Ceding, to a consolidating cadre of corporations, control of the computers that run our jobs, cars, games, homes, conversations, and even bodies is a grave threat to life, liberty, and the pursuit of happiness. The moral case against allowing this to happen makes itself. A moral case has never been sufficient, however. I will make the business case for engaging seriously with the sort of technologies and platforms that define our present future.
This session will suggest how Drupal can become relevant to four large markets that we have bypassed (with some Drupal products providing notable exceptions that will be noted), or that have bypassed us:
- Static sites editable by one person who just wants to manage content (most domain registrars now offer some abomination that sort of works for this)
- Content management as a service (SquareSpace, TheGrid.io)
- Vertical-specific applications (learning management systems, club management software, library catalogs, you-name-the-business)
- Everything where the value comes from network effects or simply a large enough number of people pouring feedback into the system (social networks, spam filtering, maps, voice recognition, search engines, digital assistants)
For those of us building web applications, if we don't take a step back and look at what is providing value to our customers (and could-be customers), we're going to be at the mercy of those providing the APIs to what does provide that value. For those of us making small, medium-sized, and even large sites, our lunch may be eaten by SquareSpace and TheGrid.io (disclosure: Agaric is a beta customer, if they ever come out with anything).
Machine-built web sites or artificial intelligence doing parts of our jobs is nothing to fear, necessarily. Drupal already has the same effect, replacing more than half the work of crafting a web site with a ready-made framework. Ideally, we're freed to work on ever more interesting and important goals.
The challenge is to use the Drupal community—our own network effect, so to speak—to coordinate partnerships and projects which will produce value with tools that belong to us all, rather than locked-down services controlled by a few.

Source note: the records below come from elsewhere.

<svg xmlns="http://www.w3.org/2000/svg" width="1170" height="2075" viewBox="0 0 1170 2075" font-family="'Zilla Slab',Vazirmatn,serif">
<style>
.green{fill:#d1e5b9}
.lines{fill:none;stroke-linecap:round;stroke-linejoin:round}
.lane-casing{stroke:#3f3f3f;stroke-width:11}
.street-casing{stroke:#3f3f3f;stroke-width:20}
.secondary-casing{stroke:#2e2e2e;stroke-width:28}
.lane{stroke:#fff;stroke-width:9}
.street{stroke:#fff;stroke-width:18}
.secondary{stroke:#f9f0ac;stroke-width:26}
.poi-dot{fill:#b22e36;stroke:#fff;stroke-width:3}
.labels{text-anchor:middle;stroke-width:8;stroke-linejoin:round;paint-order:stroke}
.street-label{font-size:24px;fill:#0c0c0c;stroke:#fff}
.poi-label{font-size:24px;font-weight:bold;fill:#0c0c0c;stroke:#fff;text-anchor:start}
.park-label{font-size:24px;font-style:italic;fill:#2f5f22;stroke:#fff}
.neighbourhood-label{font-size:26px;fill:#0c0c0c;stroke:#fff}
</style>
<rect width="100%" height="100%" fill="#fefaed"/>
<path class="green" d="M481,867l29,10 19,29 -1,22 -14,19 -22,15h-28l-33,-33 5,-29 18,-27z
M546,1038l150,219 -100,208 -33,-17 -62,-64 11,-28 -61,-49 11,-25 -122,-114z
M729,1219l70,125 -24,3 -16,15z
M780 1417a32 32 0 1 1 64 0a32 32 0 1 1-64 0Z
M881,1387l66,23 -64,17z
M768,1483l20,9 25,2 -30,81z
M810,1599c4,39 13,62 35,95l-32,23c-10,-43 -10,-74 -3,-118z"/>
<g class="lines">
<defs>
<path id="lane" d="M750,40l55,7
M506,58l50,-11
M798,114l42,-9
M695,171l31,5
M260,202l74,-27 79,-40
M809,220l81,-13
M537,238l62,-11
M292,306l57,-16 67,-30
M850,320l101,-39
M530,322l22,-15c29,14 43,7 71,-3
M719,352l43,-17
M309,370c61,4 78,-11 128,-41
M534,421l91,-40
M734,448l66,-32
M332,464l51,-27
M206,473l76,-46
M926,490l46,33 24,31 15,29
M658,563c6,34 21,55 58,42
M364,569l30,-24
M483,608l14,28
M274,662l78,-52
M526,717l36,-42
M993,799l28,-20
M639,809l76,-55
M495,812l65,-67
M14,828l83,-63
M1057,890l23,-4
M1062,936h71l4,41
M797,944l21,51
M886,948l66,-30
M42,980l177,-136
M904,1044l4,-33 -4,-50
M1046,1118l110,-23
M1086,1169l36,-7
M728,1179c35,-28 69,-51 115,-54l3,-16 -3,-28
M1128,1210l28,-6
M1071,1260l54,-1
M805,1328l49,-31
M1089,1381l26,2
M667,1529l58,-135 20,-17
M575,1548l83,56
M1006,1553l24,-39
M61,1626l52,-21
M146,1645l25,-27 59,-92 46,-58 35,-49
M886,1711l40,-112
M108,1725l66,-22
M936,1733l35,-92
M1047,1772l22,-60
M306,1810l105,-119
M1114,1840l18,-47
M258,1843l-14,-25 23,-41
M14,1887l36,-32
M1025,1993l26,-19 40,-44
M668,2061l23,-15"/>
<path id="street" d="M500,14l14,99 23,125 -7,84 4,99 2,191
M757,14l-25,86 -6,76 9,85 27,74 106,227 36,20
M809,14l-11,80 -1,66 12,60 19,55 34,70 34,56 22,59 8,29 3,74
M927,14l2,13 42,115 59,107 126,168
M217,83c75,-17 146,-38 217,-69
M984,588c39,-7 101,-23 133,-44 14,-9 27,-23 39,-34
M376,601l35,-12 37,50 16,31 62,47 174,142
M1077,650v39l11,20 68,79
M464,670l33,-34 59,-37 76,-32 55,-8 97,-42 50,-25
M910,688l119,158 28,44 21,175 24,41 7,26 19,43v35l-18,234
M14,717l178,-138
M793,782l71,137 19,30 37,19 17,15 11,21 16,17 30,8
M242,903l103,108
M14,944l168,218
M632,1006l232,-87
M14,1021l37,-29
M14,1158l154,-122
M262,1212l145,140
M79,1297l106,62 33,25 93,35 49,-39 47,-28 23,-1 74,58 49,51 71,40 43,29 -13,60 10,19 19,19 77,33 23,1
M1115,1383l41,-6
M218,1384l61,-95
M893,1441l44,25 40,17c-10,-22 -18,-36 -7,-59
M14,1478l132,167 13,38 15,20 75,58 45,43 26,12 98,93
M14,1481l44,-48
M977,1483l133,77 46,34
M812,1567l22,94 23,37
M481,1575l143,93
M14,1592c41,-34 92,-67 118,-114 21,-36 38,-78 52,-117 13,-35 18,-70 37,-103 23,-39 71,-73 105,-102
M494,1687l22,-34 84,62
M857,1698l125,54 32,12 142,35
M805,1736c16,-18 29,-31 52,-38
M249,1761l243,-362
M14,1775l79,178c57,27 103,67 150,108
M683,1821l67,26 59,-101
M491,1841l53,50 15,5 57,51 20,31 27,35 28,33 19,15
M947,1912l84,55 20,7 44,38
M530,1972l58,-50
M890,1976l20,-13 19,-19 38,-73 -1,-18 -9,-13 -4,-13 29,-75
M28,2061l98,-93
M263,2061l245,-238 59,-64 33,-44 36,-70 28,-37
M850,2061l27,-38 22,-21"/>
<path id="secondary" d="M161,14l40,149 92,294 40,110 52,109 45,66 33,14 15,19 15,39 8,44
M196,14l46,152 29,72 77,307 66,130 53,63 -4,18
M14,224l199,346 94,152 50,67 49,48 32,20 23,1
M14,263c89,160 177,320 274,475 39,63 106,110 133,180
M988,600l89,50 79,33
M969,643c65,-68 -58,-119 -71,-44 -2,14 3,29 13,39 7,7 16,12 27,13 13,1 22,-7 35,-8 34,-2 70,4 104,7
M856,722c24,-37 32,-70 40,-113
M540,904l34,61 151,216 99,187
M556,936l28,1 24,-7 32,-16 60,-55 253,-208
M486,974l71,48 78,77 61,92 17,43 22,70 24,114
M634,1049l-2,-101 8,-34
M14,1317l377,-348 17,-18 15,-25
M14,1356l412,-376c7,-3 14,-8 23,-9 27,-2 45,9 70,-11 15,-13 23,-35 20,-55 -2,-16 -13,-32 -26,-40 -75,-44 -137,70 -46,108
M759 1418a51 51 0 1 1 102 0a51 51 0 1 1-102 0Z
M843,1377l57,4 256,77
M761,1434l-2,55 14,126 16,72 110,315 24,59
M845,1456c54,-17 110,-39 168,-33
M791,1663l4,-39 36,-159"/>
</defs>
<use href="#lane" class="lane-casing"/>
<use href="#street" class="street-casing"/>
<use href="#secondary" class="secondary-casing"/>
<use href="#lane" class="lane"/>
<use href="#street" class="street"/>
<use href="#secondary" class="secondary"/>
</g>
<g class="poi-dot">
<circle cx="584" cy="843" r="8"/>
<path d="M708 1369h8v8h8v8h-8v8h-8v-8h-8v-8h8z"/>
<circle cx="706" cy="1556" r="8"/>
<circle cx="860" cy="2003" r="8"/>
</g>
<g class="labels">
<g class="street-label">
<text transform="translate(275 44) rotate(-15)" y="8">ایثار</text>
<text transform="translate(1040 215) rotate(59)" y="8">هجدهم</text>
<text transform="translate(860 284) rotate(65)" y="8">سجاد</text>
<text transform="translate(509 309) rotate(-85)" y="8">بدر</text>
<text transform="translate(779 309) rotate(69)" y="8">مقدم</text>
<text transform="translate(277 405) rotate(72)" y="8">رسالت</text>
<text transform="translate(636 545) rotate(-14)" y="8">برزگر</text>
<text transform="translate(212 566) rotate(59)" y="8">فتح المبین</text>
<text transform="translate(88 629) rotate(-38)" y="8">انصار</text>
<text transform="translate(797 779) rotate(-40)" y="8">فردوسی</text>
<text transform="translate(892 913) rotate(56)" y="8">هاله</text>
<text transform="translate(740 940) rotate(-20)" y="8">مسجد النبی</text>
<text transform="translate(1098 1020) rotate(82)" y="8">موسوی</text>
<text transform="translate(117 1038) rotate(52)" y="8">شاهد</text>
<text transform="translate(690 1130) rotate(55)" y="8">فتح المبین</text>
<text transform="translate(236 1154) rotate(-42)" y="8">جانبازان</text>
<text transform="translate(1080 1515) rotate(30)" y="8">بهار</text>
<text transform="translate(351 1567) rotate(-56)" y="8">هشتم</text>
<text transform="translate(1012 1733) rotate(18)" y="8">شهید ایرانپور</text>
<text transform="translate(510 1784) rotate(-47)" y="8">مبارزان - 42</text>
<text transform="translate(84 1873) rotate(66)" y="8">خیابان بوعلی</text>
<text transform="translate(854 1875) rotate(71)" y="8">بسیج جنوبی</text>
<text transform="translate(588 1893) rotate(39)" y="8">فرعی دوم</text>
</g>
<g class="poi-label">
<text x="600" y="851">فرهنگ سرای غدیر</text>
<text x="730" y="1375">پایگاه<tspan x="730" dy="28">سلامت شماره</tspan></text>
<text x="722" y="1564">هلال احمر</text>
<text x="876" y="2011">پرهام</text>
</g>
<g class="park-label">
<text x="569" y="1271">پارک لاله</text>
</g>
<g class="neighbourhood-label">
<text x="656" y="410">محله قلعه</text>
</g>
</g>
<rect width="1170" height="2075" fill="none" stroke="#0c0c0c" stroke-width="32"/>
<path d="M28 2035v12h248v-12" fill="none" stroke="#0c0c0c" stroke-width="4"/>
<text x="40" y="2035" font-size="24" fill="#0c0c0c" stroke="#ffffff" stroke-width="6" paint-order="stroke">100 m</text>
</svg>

You will leave this session with a better sense of web development and Drupal in the context of the unevenly-arrived future, and at least a glimmer of an idea for a way you can profitably be a part of building a better web, and world.
Benjamin Melançon is a co-founder of Agaric, a web development and strategy consultancy which helps people create and use powerful Internet technology. The principals of Agaric, a worker-owned cooperative, live and work to connect ideas, resources, and people.
Benjamin is a programmer and web application developer specializing in Drupal, an open source free software content management system. With Agaric he has worked on web sites for businesses and non-profits of varied kinds, including Harvard University and the Massachusetts Institute of Technology, Studio Daniel Libeskind and Zeit Online, and Partners In Health and the National Institute for Children's Health Quality. He attended the University of Massachusetts at Amherst on a Commonwealth Scholarship and studied journalism, economics, political science, and information technology. He was awarded a grant in the inaugural round of the News Challenge of the John S. and James L. Knight Foundation for 2008 and a Google Summer of Code grant for Drupal development in 2007.
A founding elected director of the Amazing Things Arts Center in Framingham, Massachusetts, Benjamin has supported numerous artistic, journalistic, and social ventures.
Once upon a time, he led 34 authors in writing the 1,100 page Definitive Guide to Drupal 7.